Stored data entries
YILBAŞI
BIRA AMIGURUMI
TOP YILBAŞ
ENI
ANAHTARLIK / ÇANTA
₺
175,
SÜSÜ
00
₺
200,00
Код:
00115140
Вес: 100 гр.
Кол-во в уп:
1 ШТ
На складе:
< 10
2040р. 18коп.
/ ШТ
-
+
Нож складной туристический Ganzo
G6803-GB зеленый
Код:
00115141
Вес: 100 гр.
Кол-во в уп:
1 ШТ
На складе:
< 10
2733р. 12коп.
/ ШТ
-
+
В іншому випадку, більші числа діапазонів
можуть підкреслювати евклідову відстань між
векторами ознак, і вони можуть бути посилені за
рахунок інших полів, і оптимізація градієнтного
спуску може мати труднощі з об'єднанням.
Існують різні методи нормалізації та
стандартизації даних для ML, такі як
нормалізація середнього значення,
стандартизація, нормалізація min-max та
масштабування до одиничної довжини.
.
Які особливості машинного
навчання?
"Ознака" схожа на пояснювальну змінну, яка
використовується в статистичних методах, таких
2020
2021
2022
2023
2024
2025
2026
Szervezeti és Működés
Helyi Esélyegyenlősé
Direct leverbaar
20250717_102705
==
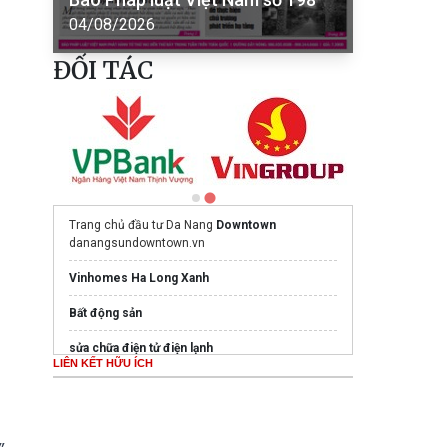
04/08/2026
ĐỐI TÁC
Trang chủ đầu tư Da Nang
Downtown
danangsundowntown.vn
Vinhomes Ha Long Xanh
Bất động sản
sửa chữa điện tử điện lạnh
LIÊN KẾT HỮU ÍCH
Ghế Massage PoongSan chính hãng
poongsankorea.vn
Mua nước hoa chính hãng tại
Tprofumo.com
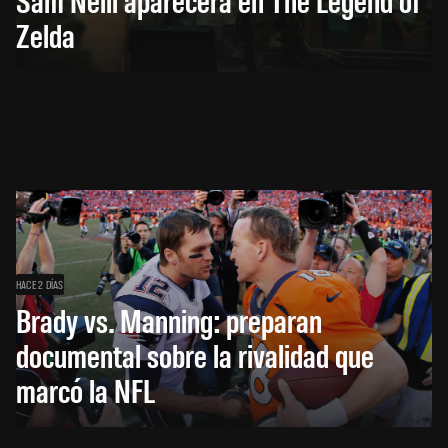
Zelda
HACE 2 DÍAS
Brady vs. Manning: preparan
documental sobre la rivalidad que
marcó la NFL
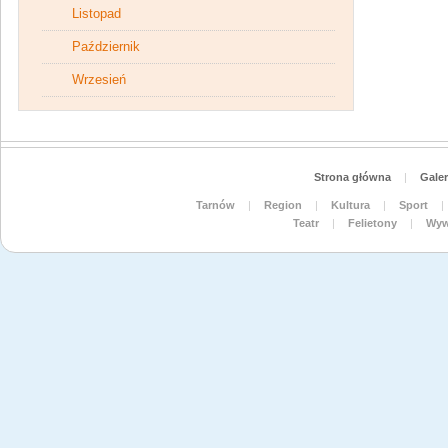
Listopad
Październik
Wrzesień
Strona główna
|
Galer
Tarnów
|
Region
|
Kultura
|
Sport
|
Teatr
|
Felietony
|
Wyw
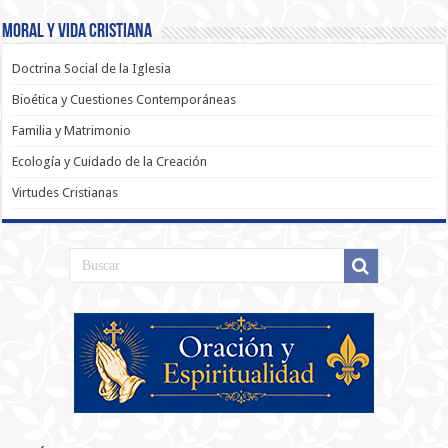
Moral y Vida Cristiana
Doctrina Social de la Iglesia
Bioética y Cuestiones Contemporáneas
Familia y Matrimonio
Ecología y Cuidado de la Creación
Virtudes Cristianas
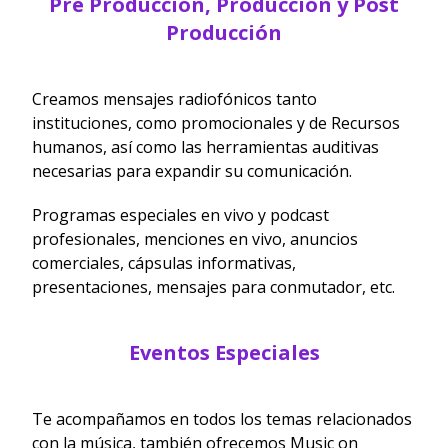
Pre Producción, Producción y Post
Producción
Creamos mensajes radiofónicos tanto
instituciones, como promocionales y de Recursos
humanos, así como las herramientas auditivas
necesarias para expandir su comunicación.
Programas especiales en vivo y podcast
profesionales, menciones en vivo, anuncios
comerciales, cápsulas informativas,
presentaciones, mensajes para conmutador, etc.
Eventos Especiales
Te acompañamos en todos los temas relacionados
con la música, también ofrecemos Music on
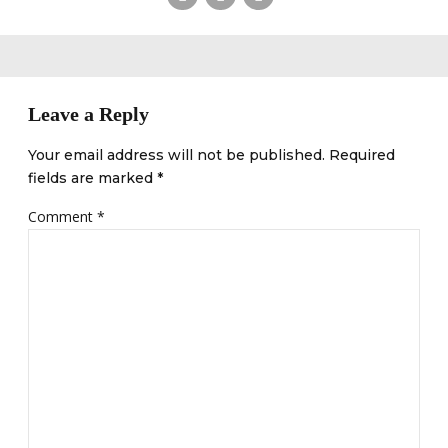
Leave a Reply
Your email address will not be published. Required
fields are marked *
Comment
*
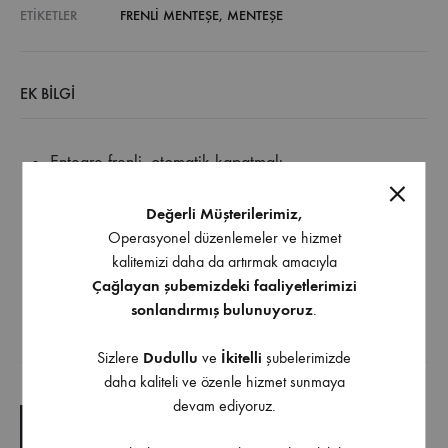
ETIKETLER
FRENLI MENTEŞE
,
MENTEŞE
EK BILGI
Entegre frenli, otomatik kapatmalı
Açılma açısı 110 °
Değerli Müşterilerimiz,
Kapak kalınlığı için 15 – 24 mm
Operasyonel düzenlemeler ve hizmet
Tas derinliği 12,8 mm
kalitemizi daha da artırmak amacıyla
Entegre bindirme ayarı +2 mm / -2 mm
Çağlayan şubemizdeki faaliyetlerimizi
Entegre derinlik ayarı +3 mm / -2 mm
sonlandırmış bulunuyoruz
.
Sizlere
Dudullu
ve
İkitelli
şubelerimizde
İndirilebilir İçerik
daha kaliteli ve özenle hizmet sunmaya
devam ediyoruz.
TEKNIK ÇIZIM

• Required work
Beginning at the line above with "спуску може мати труднощі з об'єднанням." and finishing at the line with "Helyi Esélyegyenlősé", return each line exactly and return nothing else.

• Expected answer
спуску може мати труднощі з об'єднанням.
Існують різні методи нормалізації та
стандартизації даних для ML, такі як
нормалізація середнього значення,
стандартизація, нормалізація min-max та
масштабування до одиничної довжини.
.
Які особливості машинного
навчання?
"Ознака" схожа на пояснювальну змінну, яка
використовується в статистичних методах, таких
2020
2021
2022
2023
2024
2025
2026
Szervezeti és Működés
Helyi Esélyegyenlősé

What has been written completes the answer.